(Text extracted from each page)
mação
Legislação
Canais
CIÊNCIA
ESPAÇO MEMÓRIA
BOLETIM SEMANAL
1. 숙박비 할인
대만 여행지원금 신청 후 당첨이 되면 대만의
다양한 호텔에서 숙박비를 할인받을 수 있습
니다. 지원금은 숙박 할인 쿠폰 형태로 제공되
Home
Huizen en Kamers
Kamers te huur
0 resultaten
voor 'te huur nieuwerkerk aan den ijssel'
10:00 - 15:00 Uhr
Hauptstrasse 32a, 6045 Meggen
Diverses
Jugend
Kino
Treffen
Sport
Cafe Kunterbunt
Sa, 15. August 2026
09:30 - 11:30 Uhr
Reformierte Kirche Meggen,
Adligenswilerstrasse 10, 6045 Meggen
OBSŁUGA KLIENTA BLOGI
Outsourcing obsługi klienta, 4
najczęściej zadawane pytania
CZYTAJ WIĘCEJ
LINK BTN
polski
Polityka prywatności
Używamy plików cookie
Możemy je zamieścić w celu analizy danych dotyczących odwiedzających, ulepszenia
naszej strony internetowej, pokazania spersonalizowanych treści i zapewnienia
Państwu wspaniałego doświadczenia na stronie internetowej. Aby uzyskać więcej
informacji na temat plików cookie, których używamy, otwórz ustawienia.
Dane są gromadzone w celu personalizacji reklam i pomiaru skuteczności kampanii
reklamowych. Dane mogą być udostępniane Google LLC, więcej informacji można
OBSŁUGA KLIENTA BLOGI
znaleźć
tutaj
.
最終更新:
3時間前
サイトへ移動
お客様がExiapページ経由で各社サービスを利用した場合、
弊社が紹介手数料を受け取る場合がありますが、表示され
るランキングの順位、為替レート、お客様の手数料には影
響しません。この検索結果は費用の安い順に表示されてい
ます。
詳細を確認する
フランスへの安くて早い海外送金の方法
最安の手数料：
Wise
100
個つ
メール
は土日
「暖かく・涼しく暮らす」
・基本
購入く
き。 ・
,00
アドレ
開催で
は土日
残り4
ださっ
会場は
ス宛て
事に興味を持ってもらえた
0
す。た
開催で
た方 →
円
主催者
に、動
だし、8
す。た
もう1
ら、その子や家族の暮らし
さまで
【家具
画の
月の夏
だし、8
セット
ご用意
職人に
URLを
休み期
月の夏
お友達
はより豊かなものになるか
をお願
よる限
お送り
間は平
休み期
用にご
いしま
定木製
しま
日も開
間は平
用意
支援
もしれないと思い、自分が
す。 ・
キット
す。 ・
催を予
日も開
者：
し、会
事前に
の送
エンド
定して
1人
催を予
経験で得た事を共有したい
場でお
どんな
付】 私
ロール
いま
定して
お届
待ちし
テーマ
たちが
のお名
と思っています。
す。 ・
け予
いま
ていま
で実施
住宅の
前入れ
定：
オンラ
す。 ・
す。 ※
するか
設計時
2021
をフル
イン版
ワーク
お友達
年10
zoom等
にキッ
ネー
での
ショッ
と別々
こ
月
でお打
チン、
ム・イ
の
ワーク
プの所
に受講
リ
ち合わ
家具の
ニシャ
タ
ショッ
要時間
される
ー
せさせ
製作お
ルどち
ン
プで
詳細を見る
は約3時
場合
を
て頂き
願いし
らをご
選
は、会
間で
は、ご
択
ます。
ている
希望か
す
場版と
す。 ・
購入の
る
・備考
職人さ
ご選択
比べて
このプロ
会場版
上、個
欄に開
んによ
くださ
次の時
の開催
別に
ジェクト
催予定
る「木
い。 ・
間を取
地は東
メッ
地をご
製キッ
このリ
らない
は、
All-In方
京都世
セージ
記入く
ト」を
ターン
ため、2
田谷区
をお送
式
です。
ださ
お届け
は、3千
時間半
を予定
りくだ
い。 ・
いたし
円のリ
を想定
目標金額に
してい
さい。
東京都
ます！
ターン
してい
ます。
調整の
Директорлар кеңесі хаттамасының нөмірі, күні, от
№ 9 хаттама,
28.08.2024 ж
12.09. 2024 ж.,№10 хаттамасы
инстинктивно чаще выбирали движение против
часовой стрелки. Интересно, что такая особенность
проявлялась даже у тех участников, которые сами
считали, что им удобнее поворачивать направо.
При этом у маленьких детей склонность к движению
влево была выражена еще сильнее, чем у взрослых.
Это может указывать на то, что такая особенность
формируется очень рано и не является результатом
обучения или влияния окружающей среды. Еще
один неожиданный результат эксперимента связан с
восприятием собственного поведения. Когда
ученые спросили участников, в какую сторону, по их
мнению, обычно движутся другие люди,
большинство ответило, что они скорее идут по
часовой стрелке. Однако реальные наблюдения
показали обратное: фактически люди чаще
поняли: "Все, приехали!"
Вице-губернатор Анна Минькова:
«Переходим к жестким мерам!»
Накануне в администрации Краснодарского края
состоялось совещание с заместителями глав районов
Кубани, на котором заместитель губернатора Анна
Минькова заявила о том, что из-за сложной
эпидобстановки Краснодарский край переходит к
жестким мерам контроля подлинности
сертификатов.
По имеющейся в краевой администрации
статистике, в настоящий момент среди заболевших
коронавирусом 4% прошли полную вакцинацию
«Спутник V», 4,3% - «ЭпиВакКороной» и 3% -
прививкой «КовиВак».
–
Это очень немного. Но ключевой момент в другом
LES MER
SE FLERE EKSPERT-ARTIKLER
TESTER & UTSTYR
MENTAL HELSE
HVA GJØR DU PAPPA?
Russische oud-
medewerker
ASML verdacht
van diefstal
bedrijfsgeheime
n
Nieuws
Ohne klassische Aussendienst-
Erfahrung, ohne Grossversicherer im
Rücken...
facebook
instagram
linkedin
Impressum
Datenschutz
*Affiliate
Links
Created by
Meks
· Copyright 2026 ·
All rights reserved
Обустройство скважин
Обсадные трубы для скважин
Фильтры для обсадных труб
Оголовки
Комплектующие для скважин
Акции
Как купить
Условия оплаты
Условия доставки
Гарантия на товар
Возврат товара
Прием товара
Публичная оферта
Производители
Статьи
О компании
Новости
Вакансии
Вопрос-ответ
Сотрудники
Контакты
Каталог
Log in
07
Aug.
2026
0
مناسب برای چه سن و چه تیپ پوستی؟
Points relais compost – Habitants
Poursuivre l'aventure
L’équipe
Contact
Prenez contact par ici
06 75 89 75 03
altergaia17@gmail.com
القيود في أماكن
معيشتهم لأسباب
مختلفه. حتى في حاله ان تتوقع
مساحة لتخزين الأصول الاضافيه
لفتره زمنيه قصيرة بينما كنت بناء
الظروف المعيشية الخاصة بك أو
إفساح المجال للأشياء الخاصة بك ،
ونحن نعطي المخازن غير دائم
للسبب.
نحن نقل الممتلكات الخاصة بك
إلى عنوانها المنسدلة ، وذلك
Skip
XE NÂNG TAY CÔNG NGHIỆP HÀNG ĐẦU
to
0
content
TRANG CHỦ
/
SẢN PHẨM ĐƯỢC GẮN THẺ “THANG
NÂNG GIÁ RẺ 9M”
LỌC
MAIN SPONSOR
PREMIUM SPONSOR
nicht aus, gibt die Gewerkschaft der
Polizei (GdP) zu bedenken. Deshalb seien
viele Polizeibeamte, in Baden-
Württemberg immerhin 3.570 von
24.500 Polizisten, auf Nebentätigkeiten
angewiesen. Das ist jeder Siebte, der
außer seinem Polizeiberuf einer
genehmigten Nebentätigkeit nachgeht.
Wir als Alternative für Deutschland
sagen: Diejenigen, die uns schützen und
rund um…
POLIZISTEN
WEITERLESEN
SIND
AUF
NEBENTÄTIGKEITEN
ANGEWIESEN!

■ TRY IT:
Can you retype all of the data above line by line, keeping every character unchanged?

■ SOLUTION TO THIS EXERCISE:
mação
Legislação
Canais
CIÊNCIA
ESPAÇO MEMÓRIA
BOLETIM SEMANAL
1. 숙박비 할인
대만 여행지원금 신청 후 당첨이 되면 대만의
다양한 호텔에서 숙박비를 할인받을 수 있습
니다. 지원금은 숙박 할인 쿠폰 형태로 제공되
Home
Huizen en Kamers
Kamers te huur
0 resultaten
voor 'te huur nieuwerkerk aan den ijssel'
10:00 - 15:00 Uhr
Hauptstrasse 32a, 6045 Meggen
Diverses
Jugend
Kino
Treffen
Sport
Cafe Kunterbunt
Sa, 15. August 2026
09:30 - 11:30 Uhr
Reformierte Kirche Meggen,
Adligenswilerstrasse 10, 6045 Meggen
OBSŁUGA KLIENTA BLOGI
Outsourcing obsługi klienta, 4
najczęściej zadawane pytania
CZYTAJ WIĘCEJ
LINK BTN
polski
Polityka prywatności
Używamy plików cookie
Możemy je zamieścić w celu analizy danych dotyczących odwiedzających, ulepszenia
naszej strony internetowej, pokazania spersonalizowanych treści i zapewnienia
Państwu wspaniałego doświadczenia na stronie internetowej. Aby uzyskać więcej
informacji na temat plików cookie, których używamy, otwórz ustawienia.
Dane są gromadzone w celu personalizacji reklam i pomiaru skuteczności kampanii
reklamowych. Dane mogą być udostępniane Google LLC, więcej informacji można
OBSŁUGA KLIENTA BLOGI
znaleźć
tutaj
.
最終更新:
3時間前
サイトへ移動
お客様がExiapページ経由で各社サービスを利用した場合、
弊社が紹介手数料を受け取る場合がありますが、表示され
るランキングの順位、為替レート、お客様の手数料には影
響しません。この検索結果は費用の安い順に表示されてい
ます。
詳細を確認する
フランスへの安くて早い海外送金の方法
最安の手数料：
Wise
100
個つ
メール
は土日
「暖かく・涼しく暮らす」
・基本
購入く
き。 ・
,00
アドレ
開催で
は土日
残り4
ださっ
会場は
ス宛て
事に興味を持ってもらえた
0
す。た
開催で
た方 →
円
主催者
に、動
だし、8
す。た
もう1
ら、その子や家族の暮らし
さまで
【家具
画の
月の夏
だし、8
セット
ご用意
職人に
URLを
休み期
月の夏
お友達
はより豊かなものになるか
をお願
よる限
お送り
間は平
休み期
用にご
いしま
定木製
しま
日も開
間は平
用意
支援
もしれないと思い、自分が
す。 ・
キット
す。 ・
催を予
日も開
者：
し、会
事前に
の送
エンド
定して
1人
催を予
経験で得た事を共有したい
場でお
どんな
付】 私
ロール
いま
定して
お届
待ちし
テーマ
たちが
のお名
と思っています。
す。 ・
け予
いま
ていま
で実施
住宅の
前入れ
定：
オンラ
す。 ・
す。 ※
するか
設計時
2021
をフル
イン版
ワーク
お友達
年10
zoom等
にキッ
ネー
での
ショッ
と別々
こ
月
でお打
チン、
ム・イ
の
ワーク
プの所
に受講
リ
ち合わ
家具の
ニシャ
タ
ショッ
要時間
される
ー
せさせ
製作お
ルどち
ン
プで
詳細を見る
は約3時
場合
を
て頂き
願いし
らをご
選
は、会
間で
は、ご
択
ます。
ている
希望か
す
場版と
す。 ・
購入の
る
・備考
職人さ
ご選択
比べて
このプロ
会場版
上、個
欄に開
んによ
くださ
次の時
の開催
別に
ジェクト
催予定
る「木
い。 ・
間を取
地は東
メッ
地をご
製キッ
このリ
らない
は、
All-In方
京都世
セージ
記入く
ト」を
ターン
ため、2
田谷区
をお送
式
です。
ださ
お届け
は、3千
時間半
を予定
りくだ
い。 ・
いたし
円のリ
を想定
目標金額に
してい
さい。
東京都
ます！
ターン
してい
ます。
調整の
Директорлар кеңесі хаттамасының нөмірі, күні, от
№ 9 хаттама,
28.08.2024 ж
12.09. 2024 ж.,№10 хаттамасы
инстинктивно чаще выбирали движение против
часовой стрелки. Интересно, что такая особенность
проявлялась даже у тех участников, которые сами
считали, что им удобнее поворачивать направо.
При этом у маленьких детей склонность к движению
влево была выражена еще сильнее, чем у взрослых.
Это может указывать на то, что такая особенность
формируется очень рано и не является результатом
обучения или влияния окружающей среды. Еще
один неожиданный результат эксперимента связан с
восприятием собственного поведения. Когда
ученые спросили участников, в какую сторону, по их
мнению, обычно движутся другие люди,
большинство ответило, что они скорее идут по
часовой стрелке. Однако реальные наблюдения
показали обратное: фактически люди чаще
поняли: "Все, приехали!"
Вице-губернатор Анна Минькова:
«Переходим к жестким мерам!»
Накануне в администрации Краснодарского края
состоялось совещание с заместителями глав районов
Кубани, на котором заместитель губернатора Анна
Минькова заявила о том, что из-за сложной
эпидобстановки Краснодарский край переходит к
жестким мерам контроля подлинности
сертификатов.
По имеющейся в краевой администрации
статистике, в настоящий момент среди заболевших
коронавирусом 4% прошли полную вакцинацию
«Спутник V», 4,3% - «ЭпиВакКороной» и 3% -
прививкой «КовиВак».
–
Это очень немного. Но ключевой момент в другом
LES MER
SE FLERE EKSPERT-ARTIKLER
TESTER & UTSTYR
MENTAL HELSE
HVA GJØR DU PAPPA?
Russische oud-
medewerker
ASML verdacht
van diefstal
bedrijfsgeheime
n
Nieuws
Ohne klassische Aussendienst-
Erfahrung, ohne Grossversicherer im
Rücken...
facebook
instagram
linkedin
Impressum
Datenschutz
*Affiliate
Links
Created by
Meks
· Copyright 2026 ·
All rights reserved
Обустройство скважин
Обсадные трубы для скважин
Фильтры для обсадных труб
Оголовки
Комплектующие для скважин
Акции
Как купить
Условия оплаты
Условия доставки
Гарантия на товар
Возврат товара
Прием товара
Публичная оферта
Производители
Статьи
О компании
Новости
Вакансии
Вопрос-ответ
Сотрудники
Контакты
Каталог
Log in
07
Aug.
2026
0
مناسب برای چه سن و چه تیپ پوستی؟
Points relais compost – Habitants
Poursuivre l'aventure
L’équipe
Contact
Prenez contact par ici
06 75 89 75 03
altergaia17@gmail.com
القيود في أماكن
معيشتهم لأسباب
مختلفه. حتى في حاله ان تتوقع
مساحة لتخزين الأصول الاضافيه
لفتره زمنيه قصيرة بينما كنت بناء
الظروف المعيشية الخاصة بك أو
إفساح المجال للأشياء الخاصة بك ،
ونحن نعطي المخازن غير دائم
للسبب.
نحن نقل الممتلكات الخاصة بك
إلى عنوانها المنسدلة ، وذلك
Skip
XE NÂNG TAY CÔNG NGHIỆP HÀNG ĐẦU
to
0
content
TRANG CHỦ
/
SẢN PHẨM ĐƯỢC GẮN THẺ “THANG
NÂNG GIÁ RẺ 9M”
LỌC
MAIN SPONSOR
PREMIUM SPONSOR
nicht aus, gibt die Gewerkschaft der
Polizei (GdP) zu bedenken. Deshalb seien
viele Polizeibeamte, in Baden-
Württemberg immerhin 3.570 von
24.500 Polizisten, auf Nebentätigkeiten
angewiesen. Das ist jeder Siebte, der
außer seinem Polizeiberuf einer
genehmigten Nebentätigkeit nachgeht.
Wir als Alternative für Deutschland
sagen: Diejenigen, die uns schützen und
rund um…
POLIZISTEN
WEITERLESEN
SIND
AUF
NEBENTÄTIGKEITEN
ANGEWIESEN!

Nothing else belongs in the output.